Profit From Canada's Growth Story With These 4 Top-Ranked Stocks

In a widely expected move, the Bank of Canada kept its benchmark rate unchanged on Wednesday, saying that it was yet to receive evidence that the economy would stick its current growth path. The central bank said that it was refraining from raising rates given the level of uncertainty which was clouding its outlook for the future, including the fallout of new U.S. economic policy.

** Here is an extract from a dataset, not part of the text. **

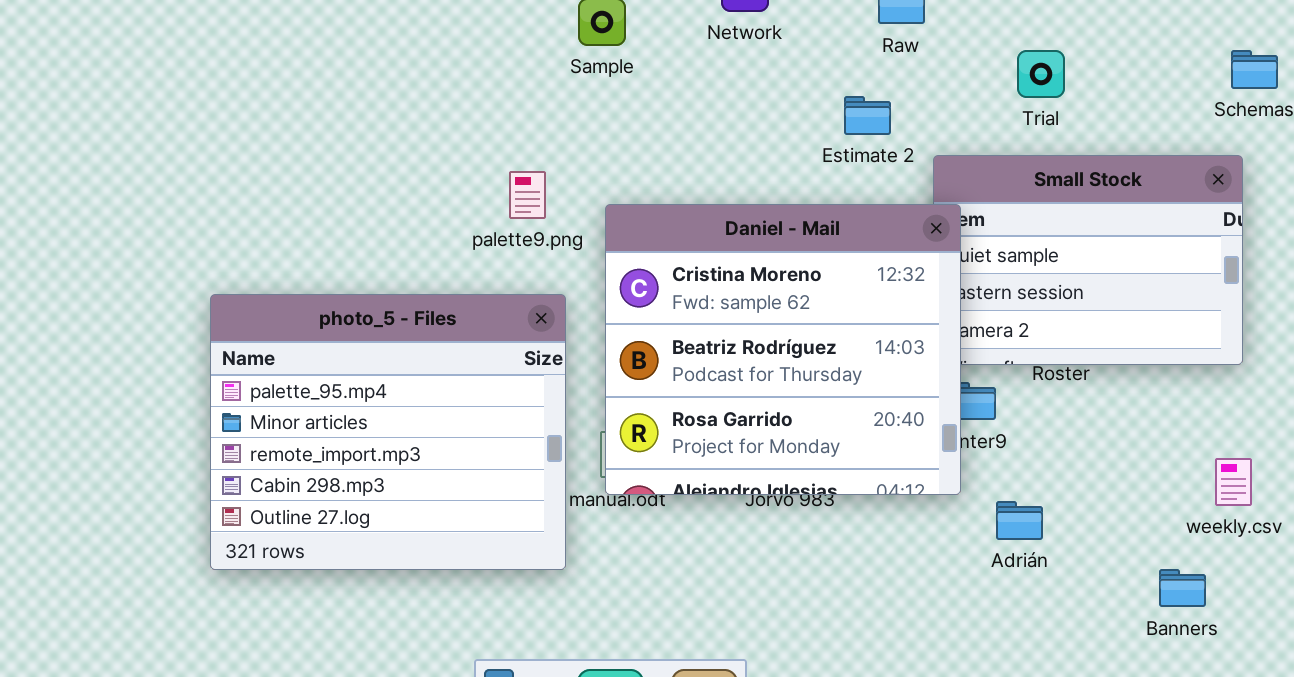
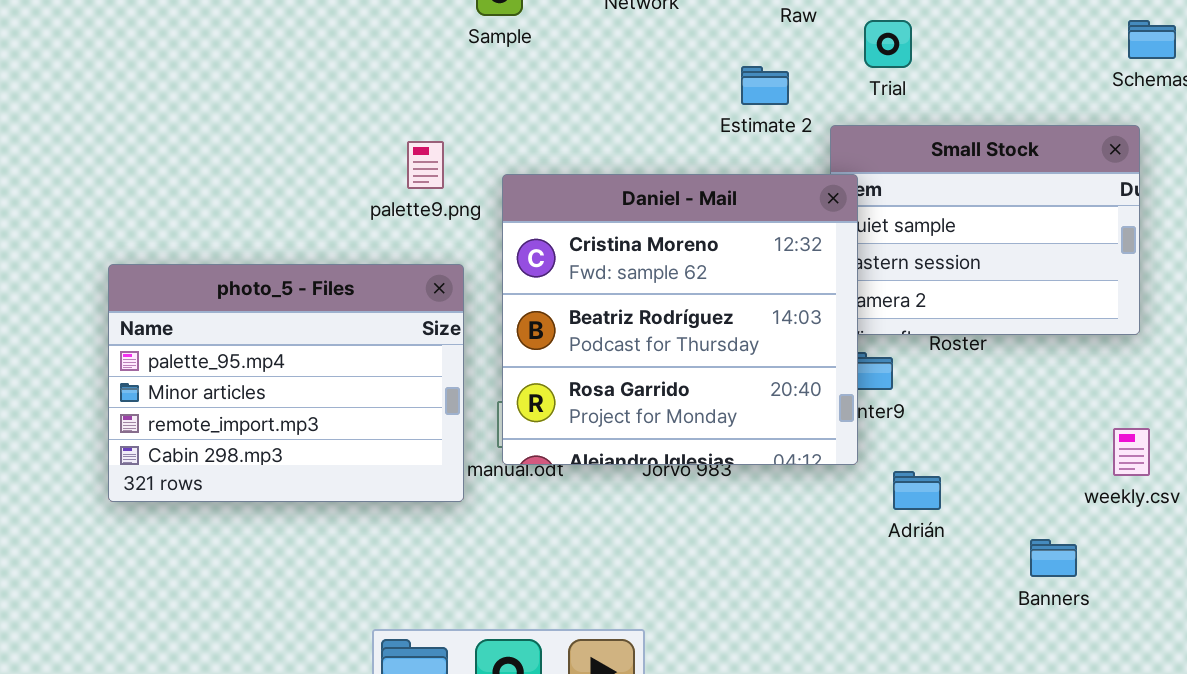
Trial: [1017,50,1065,98] -> [864,20,912,68], moved
photo_5 - Files: [210,294,566,570] -> [108,264,464,502], resized
Banners: [1159,569,1206,607] -> [1030,539,1077,577], moved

At the same time, the Bank of Canada acknowledged that economic growth was surpassing its expectations. Recently released economic data bears out this fact and a section of analysts believe that the bank’s move is intended to preserve the competitiveness of the country’s exports. Given this backdrop, it makes good sense to invest in Canadian stocks benefiting from a booming economy.

Central Bank Keeps Key Rate Unchanged

The Bank of Canada kept its trendsetting overnight rate unchanged at 0.5%, stating that it was “too early” to believe that the economy had the ability to sustain higher growth. The central bank reiterated that it in its view, excess capacity was still present in the economy. It also cited prevailing uncertainty for its decision to hold interest rates. Foremost among these factors was uncertainty over the new U.S. administration’s economic policies.

At the same time, the bank raised its growth forecast for the year. The Bank of Canada now projects that GDP will increase by 2.6% in 2017, significantly more than its January estimate of 2.1%. A spurt in residential investment, as well some medium term factors such as the recommencement of spending in the energy sector is responsible for such an upward revision. However, the bank reduced its forecast for potential growth, citing the persistence of “weak investment.”

Multiple Growth Signals Imminent

The report was noteworthy because there was a word of caution for every positive pronouncement on the economy. Such a pattern was clearly visible even though the bank’s fresh projections mean slack will disappear within the first part of next year rather than mid-2018 as was projected earlier in January.